This is where we discuss how to repair appliances, large and small. We are not waiting for #right2repair law to be enacted. The civil disobedient practice of repairing instead of wasting and re-buying is welcome here. I will also turn a blind eye toward “piracy” of manufacturer service manuals that are otherwise unavailable to the general public.
The DVD player wouldn't start, I opened it and here it is. How do you call this composant (1009) ? Do you think it fried because the fuse fried first? How do you even change this type of thing?
A washing machine is trapped in a fault state even though all the components function (AFAICT). The controller board has two ports:
ISP (to attach an ISP programmer to flash new software)
USART (4-pin serial port: 0v, TX, RX, 5v)

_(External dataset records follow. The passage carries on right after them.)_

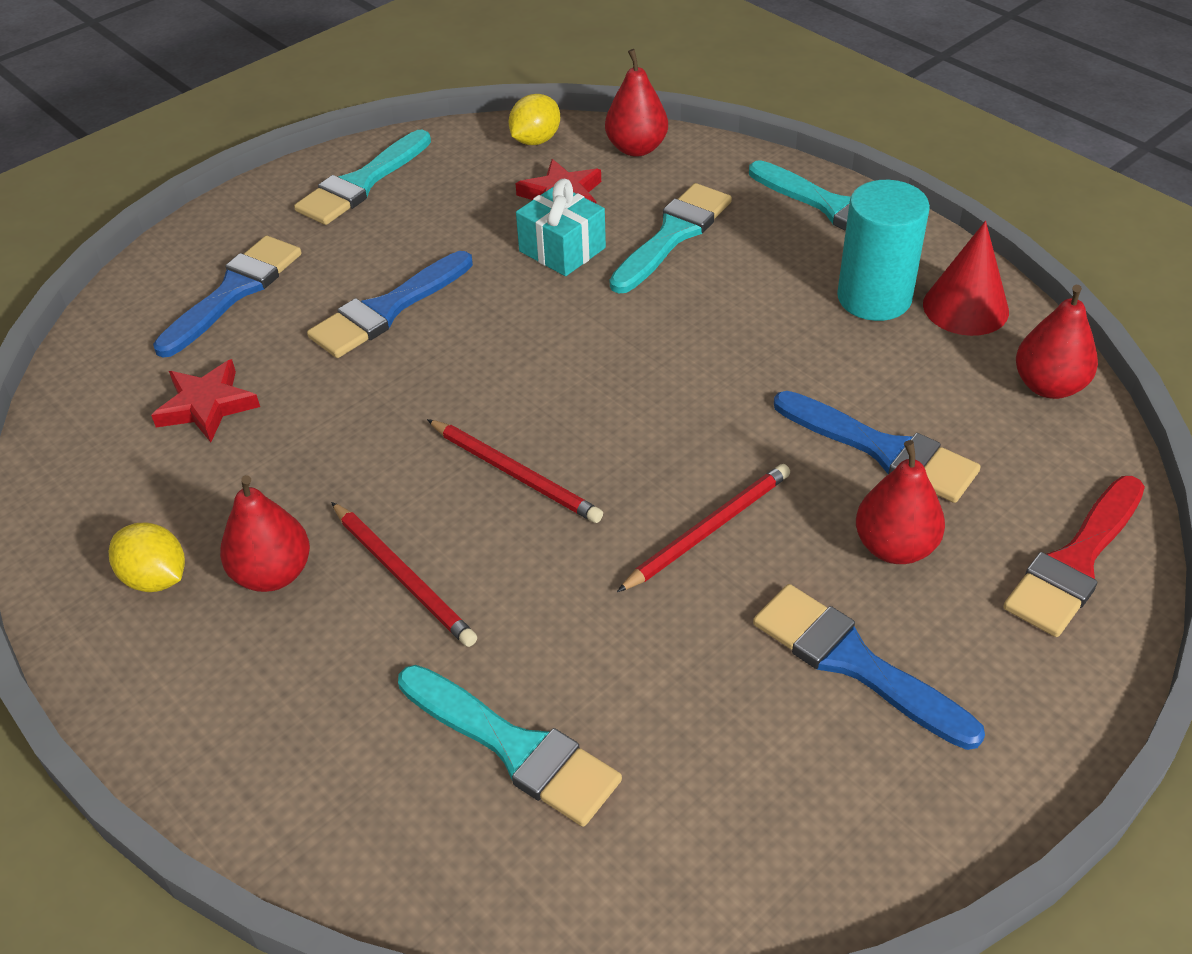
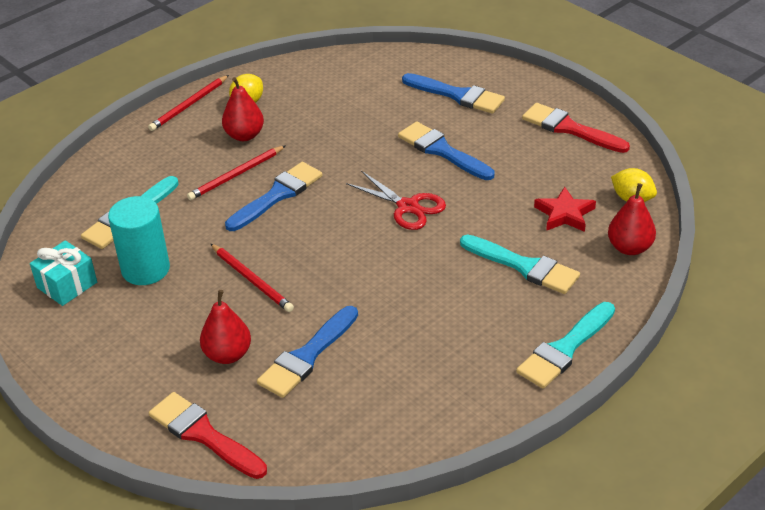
camera: 90 degrees right, 5 degrees down
red star [151,359,260,442] -> none
turquoise brush [294,130,431,225] -> red brush [522,103,630,153]
red pencil [427,419,603,523] -> red pencil moved to [148,75,229,131]
turquoise gift [516,179,606,276] -> turquoise gift moved to [30,240,97,306]
blue brush [753,584,985,750] -> blue brush moved to [225,162,322,231]
turquoise cylinder [837,180,930,321] -> turquoise cylinder moved to [108,196,170,285]
red cone [923,221,1009,336] -> none
red pear [1016,285,1098,399] -> none
none -> red scissors [346,171,446,230]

I’m guessing the ISP port is useless without whatever proprietary software is needed. But what can the USART do for me? Can that be used to obtain the error code and clear it, or reset the board to the factory state? Has anyone done that, without documentation?
My washing machine had the same symptoms as this one, which is the same make but different model. It suggests a bad tacho. I need more certainty before buying parts.
The state worsened. Now I just get a non-stop continuous blinking LED with all flashes evenly spaced (thus no error code).
Someone told me the advice on this page is sketchy. IIUC, that page says to hand-spin the motor while the tacho is connected to an ohms meter. I get very little variation. If I give it a spin as fast as I can, it goes from 52 Ω to 52.8 Ω.. or 53 Ω on one occasion. Someone said it’s wrong or bad to put current through an ohms meter. So is that a bad test?